** INSTRUCTIONS FOR THE TASK **
Render the text read from every entry below as a numbered list, one line per item, leaving out blank lines and the pictures.

** DATA PROVIDED **
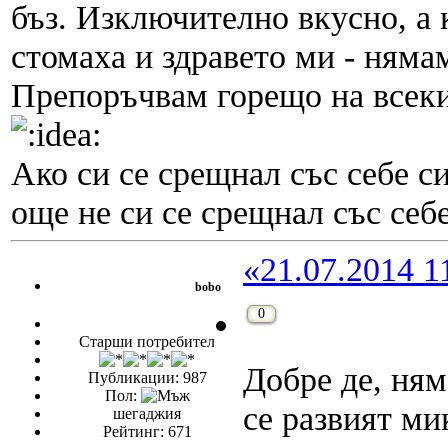
бъз. Изключително вкусно, а 
стомаха и здравето ми - няма
Препоръчвам горещо на всеки,
Ако си се срещнал със себе си
още не си се срещнал със себе
«21.07.2014 1
bobo
0
Старши потребител
Добре де, ням
Публикации: 987
Пол:
се развият ми
шегаджия
Рейтинг: 671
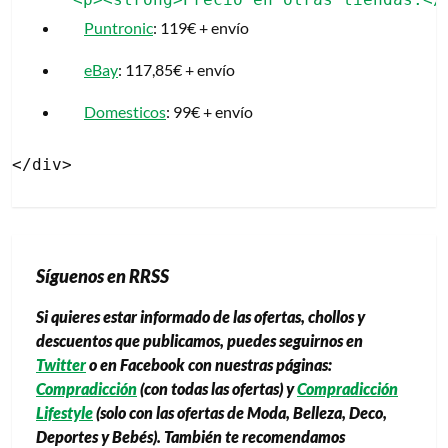
Puntronic
: 119€ + envío
eBay
: 117,85€ + envío
Domesticos
: 99€ + envío
Síguenos en RRSS
Si quieres estar informado de las ofertas, chollos y
descuentos que publicamos, puedes seguirnos en
Twitter
o en Facebook con nuestras páginas:
Compradicción
(con todas las ofertas) y
Compradicción
Lifestyle
(solo con las ofertas de Moda, Belleza, Deco,
Deportes y Bebés). También te recomendamos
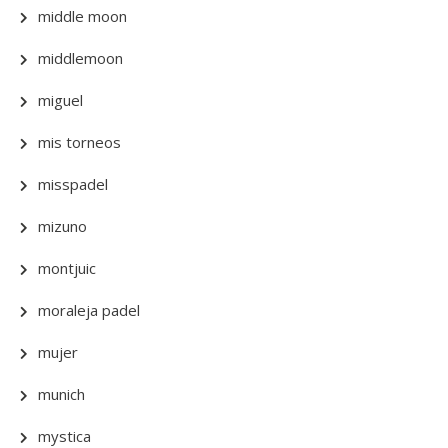
middle moon
middlemoon
miguel
mis torneos
misspadel
mizuno
montjuic
moraleja padel
mujer
munich
mystica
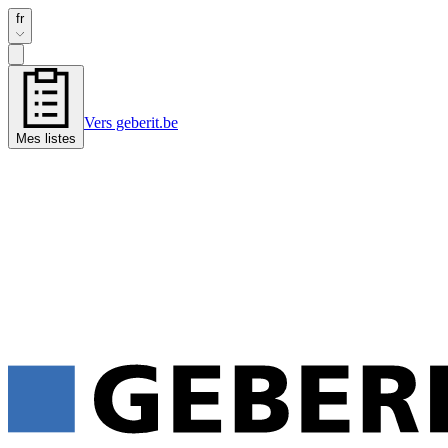
fr
Vers geberit.be
Mes listes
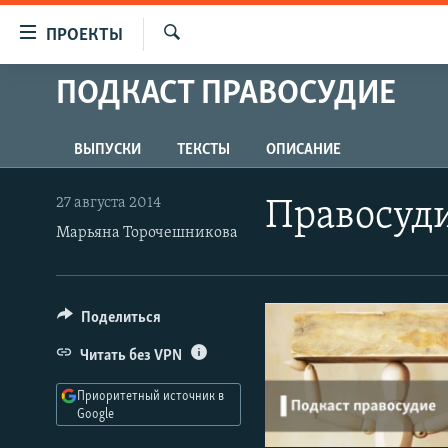
Ссылки
ПРОЕКТЫ
для
Искать
упрощенного
ПОДКАСТ ПРАВОСУДИЕ
ПРОГРАММЫ
доступа
ПОДКАСТЫ
Вернуться
ВЫПУСКИ
ТЕКСТЫ
ОПИСАНИЕ
АВТОРСКИЕ ПРОЕКТЫ
к
основному
ЦИТАТЫ СВОБОДЫ
27 августа 2014
Правосуди
содержанию
МНЕНИЯ
Марьяна Торочешникова
Вернутся
КУЛЬТУРА
к
главной
IDEL.РЕАЛИИ
Поделиться
навигации
КАВКАЗ.РЕАЛИИ
Вернутся
Читать без VPN
к
СЕВЕР.РЕАЛИИ
поиску
Приоритетный источник в
СИБИРЬ.РЕАЛИИ
Google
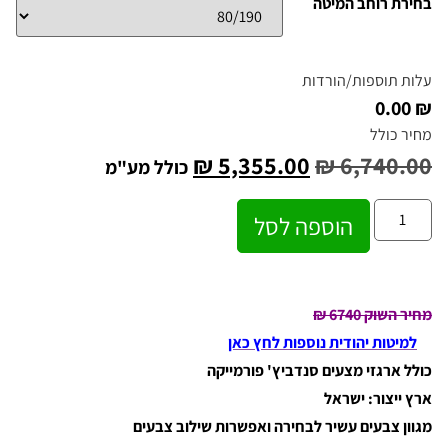
בחירת רוחב המיטה
עלות תוספות/הורדות
₪ 0.00
מחיר כולל
₪
5,355.00
₪
6,740.00
כולל מע"מ
הוספה לסל
מחיר השוק 6740
₪
למיטות יהודית נוספות לחץ כאן
כולל ארגזי מצעים סנדביץ' פורמייקה
ארץ ייצור: ישראל
מגוון צבעים עשיר לבחירה ואפשרות שילוב צבעים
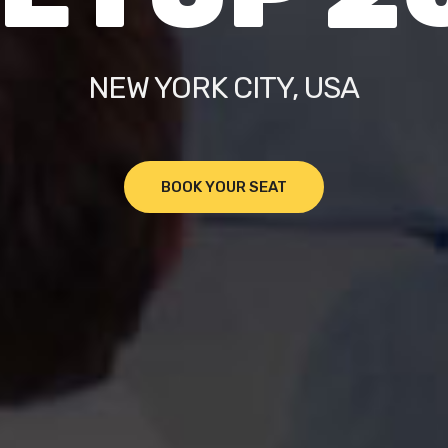
NEW YORK CITY, USA
BOOK YOUR SEAT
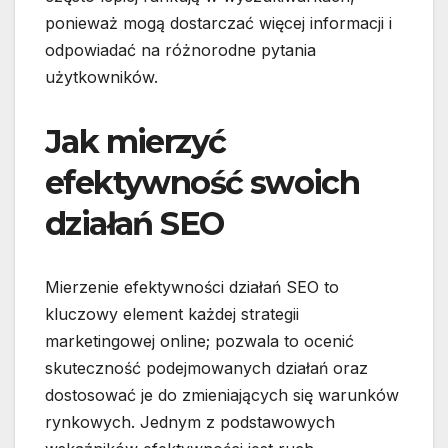
ponieważ mogą dostarczać więcej informacji i
odpowiadać na różnorodne pytania
użytkowników.
Jak mierzyć
efektywność swoich
działań SEO
Mierzenie efektywności działań SEO to
kluczowy element każdej strategii
marketingowej online; pozwala to ocenić
skuteczność podejmowanych działań oraz
dostosować je do zmieniających się warunków
rynkowych. Jednym z podstawowych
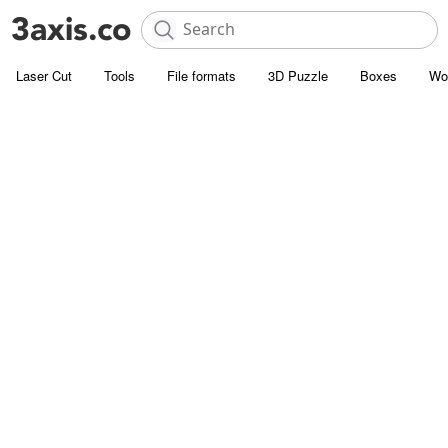
Laser Cut
Tools
File formats
3D Puzzle
Boxes
Wo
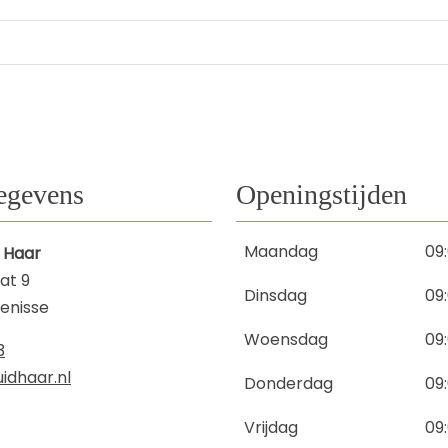
egevens
Openingstijden
Maandag
09
 Haar
at 9
Dinsdag
09
kenisse
Woensdag
09
3
idhaar.nl
Donderdag
09
Vrijdag
09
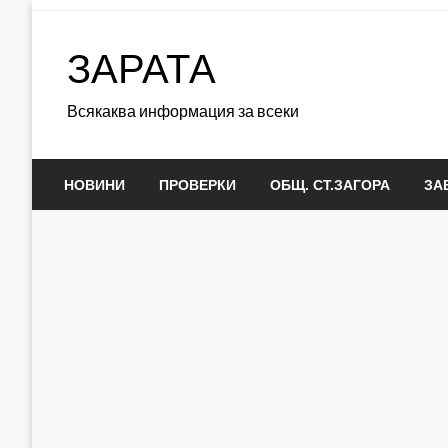
Skip
to
ЗАРАТА
content
Всякаква информация за всеки
НОВИНИ
ПРОВЕРКИ
ОБЩ. СТ.ЗАГОРА
ЗА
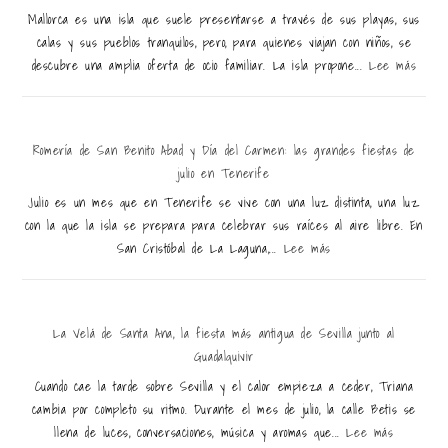
Mallorca es una isla que suele presentarse a través de sus playas, sus
calas y sus pueblos tranquilos, pero, para quienes viajan con niños, se
descubre una amplia oferta de ocio familiar. La isla propone...
Lee más
Romería de San Benito Abad y Día del Carmen: las grandes fiestas de
julio en Tenerife
Julio es un mes que en Tenerife se vive con una luz distinta, una luz
con la que la isla se prepara para celebrar sus raíces al aire libre. En
San Cristóbal de La Laguna,...
Lee más
La Velá de Santa Ana, la fiesta más antigua de Sevilla junto al
Guadalquivir
Cuando cae la tarde sobre Sevilla y el calor empieza a ceder, Triana
cambia por completo su ritmo. Durante el mes de julio, la calle Betis se
llena de luces, conversaciones, música y aromas que...
Lee más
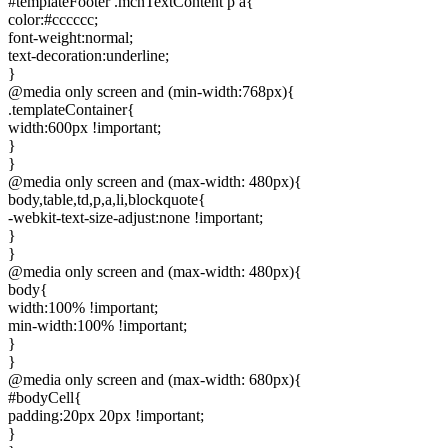
#templateFooter .mcnTextContent p a{
color:#cccccc;
font-weight:normal;
text-decoration:underline;
}
@media only screen and (min-width:768px){
.templateContainer{
width:600px !important;
}
}
@media only screen and (max-width: 480px){
body,table,td,p,a,li,blockquote{
-webkit-text-size-adjust:none !important;
}
}
@media only screen and (max-width: 480px){
body{
width:100% !important;
min-width:100% !important;
}
}
@media only screen and (max-width: 680px){
#bodyCell{
padding:20px 20px !important;
}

** SOLUTION FOR THIS PROBLEM **
1. бъз. Изключително вкусно, а 
2. стомаха и здравето ми - няма
3. Препоръчвам горещо на всеки,
4. Ако си се срещнал със себе си
5. още не си се срещнал със себе
6. «21.07.2014 1
7. bobo
8. 0
9. Старши потребител
10. Добре де, ням
11. Публикации: 987
12. Пол:
13. се развият ми
14. шегаджия
15. Рейтинг: 671
16. Puntronic
17. : 119€ + envío
18. eBay
19. : 117,85€ + envío
20. Domesticos
21. : 99€ + envío
22. Síguenos en RRSS
23. Si quieres estar informado de las ofertas, chollos y
24. descuentos que publicamos, puedes seguirnos en
25. Twitter
26. o en Facebook con nuestras páginas:
27. Compradicción
28. (con todas las ofertas) y
29. Compradicción
30. Lifestyle
31. (solo con las ofertas de Moda, Belleza, Deco,
32. Deportes y Bebés). También te recomendamos
33. middle moon
34. middlemoon
35. miguel
36. mis torneos
37. misspadel
38. mizuno
39. montjuic
40. moraleja padel
41. mujer
42. munich
43. mystica
44. fr
45. Vers geberit.be
46. Mes listes
47. Ссылки
48. ПРОЕКТЫ
49. для
50. Искать
51. упрощенного
52. ПОДКАСТ ПРАВОСУДИЕ
53. ПРОГРАММЫ
54. доступа
55. ПОДКАСТЫ
56. Вернуться
57. ВЫПУСКИ
58. ТЕКСТЫ
59. ОПИСАНИЕ
60. АВТОРСКИЕ ПРОЕКТЫ
61. к
62. основному
63. ЦИТАТЫ СВОБОДЫ
64. 27 августа 2014
65. Правосуди
66. содержанию
67. МНЕНИЯ
68. Марьяна Торочешникова
69. Вернутся
70. КУЛЬТУРА
71. к
72. главной
73. IDEL.РЕАЛИИ
74. Поделиться
75. навигации
76. КАВКАЗ.РЕАЛИИ
77. Вернутся
78. Читать без VPN
79. к
80. СЕВЕР.РЕАЛИИ
81. поиску
82. Приоритетный источник в
83. СИБИРЬ.РЕАЛИИ
84. Google
85. בחירת רוחב המיטה
86. עלות תוספות/הורדות
87. ₪ 0.00
88. מחיר כולל
89. ₪
90. 5,355.00
91. ₪
92. 6,740.00
93. כולל מע"מ
94. הוספה לסל
95. מחיר השוק 6740
96. ₪
97. למיטות יהודית נוספות לחץ כאן
98. כולל ארגזי מצעים סנדביץ' פורמייקה
99. ארץ ייצור: ישראל
100. מגוון צבעים עשיר לבחירה ואפשרות שילוב צבעים
101. NEW YORK CITY, USA
102. BOOK YOUR SEAT
103. ponieważ mogą dostarczać więcej informacji i
104. odpowiadać na różnorodne pytania
105. użytkowników.
106. Jak mierzyć
107. efektywność swoich
108. działań SEO
109. Mierzenie efektywności działań SEO to
110. kluczowy element każdej strategii
111. marketingowej online; pozwala to ocenić
112. skuteczność podejmowanych działań oraz
113. dostosować je do zmieniających się warunków
114. rynkowych. Jednym z podstawowych
115. Laser Cut
116. Tools
117. File formats
118. 3D Puzzle
119. Boxes
120. Wo
121. egevens
122. Openingstijden
123. Maandag
124. 09
125.  Haar
126. at 9
127. Dinsdag
128. 09
129. kenisse
130. Woensdag
131. 09
132. 3
133. idhaar.nl
134. Donderdag
135. 09
136. Vrijdag
137. 09
138. Skip
139. to
140. ЗАРАТА
141. content
142. Всякаква информация за всеки
143. НОВИНИ
144. ПРОВЕРКИ
145. ОБЩ. СТ.ЗАГОРА
146. ЗА
147. Mallorca es una isla que suele presentarse a través de sus playas, sus
148. calas y sus pueblos tranquilos, pero, para quienes viajan con niños, se
149. descubre una amplia oferta de ocio familiar. La isla propone...
150. Lee más
151. Romería de San Benito Abad y Día del Carmen: las grandes fiestas de
152. julio en Tenerife
153. Julio es un mes que en Tenerife se vive con una luz distinta, una luz
154. con la que la isla se prepara para celebrar sus raíces al aire libre. En
155. San Cristóbal de La Laguna,...
156. Lee más
157. La Velá de Santa Ana, la fiesta más antigua de Sevilla junto al
158. Guadalquivir
159. Cuando cae la tarde sobre Sevilla y el calor empieza a ceder, Triana
160. cambia por completo su ritmo. Durante el mes de julio, la calle Betis se
161. llena de luces, conversaciones, música y aromas que...
162. Lee más
163. #templateFooter .mcnTextContent p a{
164. color:#cccccc;
165. font-weight:normal;
166. text-decoration:underline;
167. }
168. @media only screen and (min-width:768px){
169. .templateContainer{
170. width:600px !important;
171. }
172. }
173. @media only screen and (max-width: 480px){
174. body,table,td,p,a,li,blockquote{
175. -webkit-text-size-adjust:none !important;
176. }
177. }
178. @media only screen and (max-width: 480px){
179. body{
180. width:100% !important;
181. min-width:100% !important;
182. }
183. }
184. @media only screen and (max-width: 680px){
185. #bodyCell{
186. padding:20px 20px !important;
187. }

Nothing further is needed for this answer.